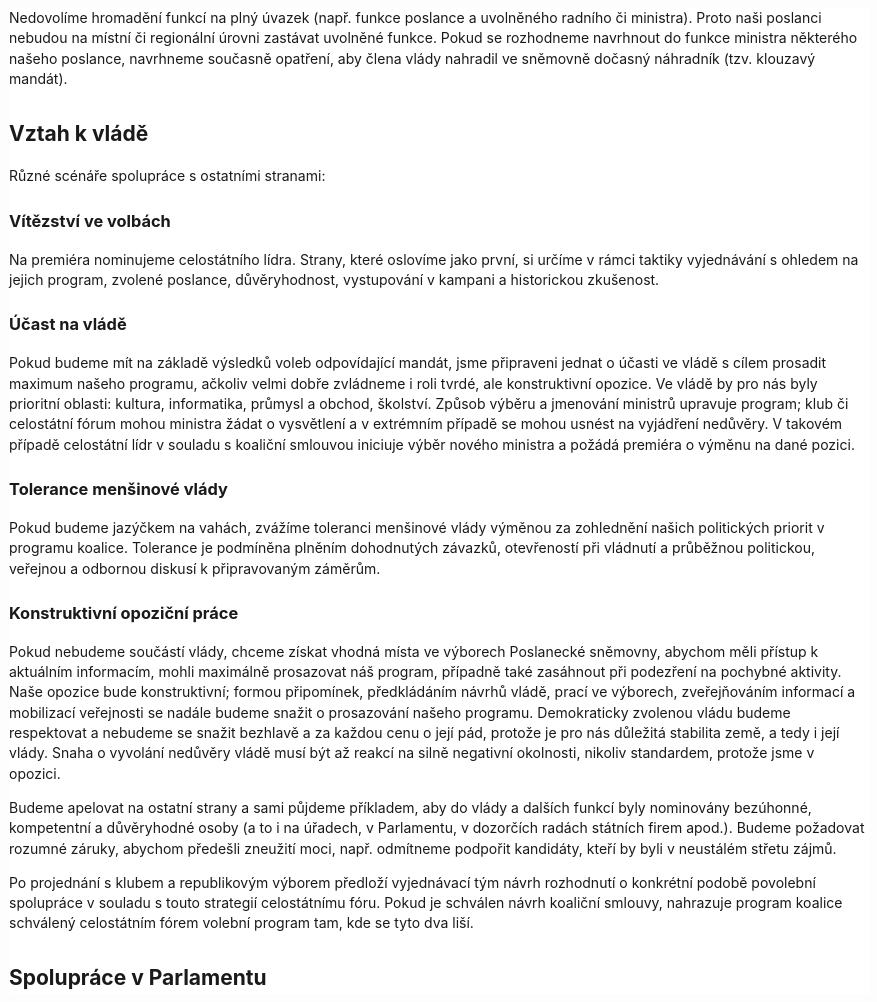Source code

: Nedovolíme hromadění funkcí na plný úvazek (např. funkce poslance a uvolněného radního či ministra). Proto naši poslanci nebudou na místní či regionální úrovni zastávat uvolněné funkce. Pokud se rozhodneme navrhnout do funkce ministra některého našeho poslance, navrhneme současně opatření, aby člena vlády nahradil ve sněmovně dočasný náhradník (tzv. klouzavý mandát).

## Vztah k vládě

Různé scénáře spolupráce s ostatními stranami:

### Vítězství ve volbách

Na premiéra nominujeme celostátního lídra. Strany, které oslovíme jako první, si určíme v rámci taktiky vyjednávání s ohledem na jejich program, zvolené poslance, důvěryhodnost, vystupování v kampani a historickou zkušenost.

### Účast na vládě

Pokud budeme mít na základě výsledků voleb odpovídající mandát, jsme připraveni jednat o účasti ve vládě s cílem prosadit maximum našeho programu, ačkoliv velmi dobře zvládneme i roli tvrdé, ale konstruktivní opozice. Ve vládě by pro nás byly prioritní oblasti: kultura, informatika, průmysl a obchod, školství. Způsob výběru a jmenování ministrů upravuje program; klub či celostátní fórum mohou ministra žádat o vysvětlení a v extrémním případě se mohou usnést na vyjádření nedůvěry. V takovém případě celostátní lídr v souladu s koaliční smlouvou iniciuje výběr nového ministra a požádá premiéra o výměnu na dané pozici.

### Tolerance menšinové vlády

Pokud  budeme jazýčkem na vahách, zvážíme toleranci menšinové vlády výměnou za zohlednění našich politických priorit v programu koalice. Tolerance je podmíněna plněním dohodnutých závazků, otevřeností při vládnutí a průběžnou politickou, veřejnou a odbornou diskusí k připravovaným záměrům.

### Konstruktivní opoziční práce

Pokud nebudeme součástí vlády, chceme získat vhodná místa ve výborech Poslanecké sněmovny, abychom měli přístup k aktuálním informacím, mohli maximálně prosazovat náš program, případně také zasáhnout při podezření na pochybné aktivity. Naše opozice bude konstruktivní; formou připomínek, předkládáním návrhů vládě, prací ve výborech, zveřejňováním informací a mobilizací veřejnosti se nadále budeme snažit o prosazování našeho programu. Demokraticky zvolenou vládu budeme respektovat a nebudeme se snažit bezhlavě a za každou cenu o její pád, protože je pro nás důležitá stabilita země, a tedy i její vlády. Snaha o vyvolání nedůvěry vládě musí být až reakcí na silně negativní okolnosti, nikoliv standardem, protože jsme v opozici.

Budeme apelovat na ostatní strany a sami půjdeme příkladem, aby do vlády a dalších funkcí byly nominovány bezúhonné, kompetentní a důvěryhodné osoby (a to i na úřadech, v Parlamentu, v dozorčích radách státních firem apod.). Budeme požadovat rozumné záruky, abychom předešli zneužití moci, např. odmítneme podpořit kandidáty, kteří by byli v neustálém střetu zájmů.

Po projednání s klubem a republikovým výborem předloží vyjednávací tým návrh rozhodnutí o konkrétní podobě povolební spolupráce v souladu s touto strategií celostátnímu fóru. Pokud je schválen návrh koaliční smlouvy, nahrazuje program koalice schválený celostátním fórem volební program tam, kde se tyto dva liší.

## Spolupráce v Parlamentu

::::

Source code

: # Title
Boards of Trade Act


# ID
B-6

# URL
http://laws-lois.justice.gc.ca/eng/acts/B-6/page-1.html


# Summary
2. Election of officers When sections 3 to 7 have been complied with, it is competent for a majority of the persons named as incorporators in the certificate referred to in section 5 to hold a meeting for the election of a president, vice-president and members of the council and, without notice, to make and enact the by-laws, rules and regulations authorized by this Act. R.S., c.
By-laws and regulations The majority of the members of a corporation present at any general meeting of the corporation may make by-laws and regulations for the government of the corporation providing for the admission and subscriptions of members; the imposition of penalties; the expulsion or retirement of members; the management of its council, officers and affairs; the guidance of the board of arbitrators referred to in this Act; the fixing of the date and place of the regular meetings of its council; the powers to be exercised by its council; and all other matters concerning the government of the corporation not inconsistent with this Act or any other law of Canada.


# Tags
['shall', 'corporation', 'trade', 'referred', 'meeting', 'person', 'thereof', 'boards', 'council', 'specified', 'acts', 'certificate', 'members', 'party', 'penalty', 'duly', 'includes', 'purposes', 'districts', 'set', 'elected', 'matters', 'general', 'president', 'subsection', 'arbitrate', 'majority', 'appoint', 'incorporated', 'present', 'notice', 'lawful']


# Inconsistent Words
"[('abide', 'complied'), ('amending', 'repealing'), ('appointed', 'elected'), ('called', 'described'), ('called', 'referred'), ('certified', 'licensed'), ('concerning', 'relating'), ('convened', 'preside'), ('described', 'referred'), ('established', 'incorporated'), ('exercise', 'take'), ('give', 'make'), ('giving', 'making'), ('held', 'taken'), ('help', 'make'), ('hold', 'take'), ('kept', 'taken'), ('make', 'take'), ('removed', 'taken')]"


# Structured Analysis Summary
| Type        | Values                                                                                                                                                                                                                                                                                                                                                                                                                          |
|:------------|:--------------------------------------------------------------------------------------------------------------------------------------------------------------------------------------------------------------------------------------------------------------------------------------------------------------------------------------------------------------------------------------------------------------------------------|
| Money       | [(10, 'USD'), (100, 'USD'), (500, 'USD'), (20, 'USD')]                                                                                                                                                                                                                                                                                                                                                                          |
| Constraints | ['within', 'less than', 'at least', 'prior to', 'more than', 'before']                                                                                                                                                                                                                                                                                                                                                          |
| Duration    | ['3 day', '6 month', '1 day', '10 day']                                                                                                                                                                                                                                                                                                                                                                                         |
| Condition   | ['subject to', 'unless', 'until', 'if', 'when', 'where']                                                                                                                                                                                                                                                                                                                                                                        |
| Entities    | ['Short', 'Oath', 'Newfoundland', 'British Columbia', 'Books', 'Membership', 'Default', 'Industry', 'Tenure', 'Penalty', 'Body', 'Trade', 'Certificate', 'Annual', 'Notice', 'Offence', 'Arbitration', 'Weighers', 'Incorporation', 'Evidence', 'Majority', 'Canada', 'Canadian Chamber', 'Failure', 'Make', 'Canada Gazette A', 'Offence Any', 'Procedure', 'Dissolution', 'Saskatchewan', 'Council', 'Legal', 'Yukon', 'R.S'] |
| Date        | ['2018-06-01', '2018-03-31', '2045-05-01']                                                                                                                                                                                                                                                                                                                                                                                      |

::::

Please copy out the stretch of the material from the line containing "Budeme apelovat na" through the line containing "## Spolupráce v Parlamentu", keeping every character unchanged.

Budeme apelovat na ostatní strany a sami půjdeme příkladem, aby do vlády a dalších funkcí byly nominovány bezúhonné, kompetentní a důvěryhodné osoby (a to i na úřadech, v Parlamentu, v dozorčích radách státních firem apod.). Budeme požadovat rozumné záruky, abychom předešli zneužití moci, např. odmítneme podpořit kandidáty, kteří by byli v neustálém střetu zájmů.

Po projednání s klubem a republikovým výborem předloží vyjednávací tým návrh rozhodnutí o konkrétní podobě povolební spolupráce v souladu s touto strategií celostátnímu fóru. Pokud je schválen návrh koaliční smlouvy, nahrazuje program koalice schválený celostátním fórem volební program tam, kde se tyto dva liší.

## Spolupráce v Parlamentu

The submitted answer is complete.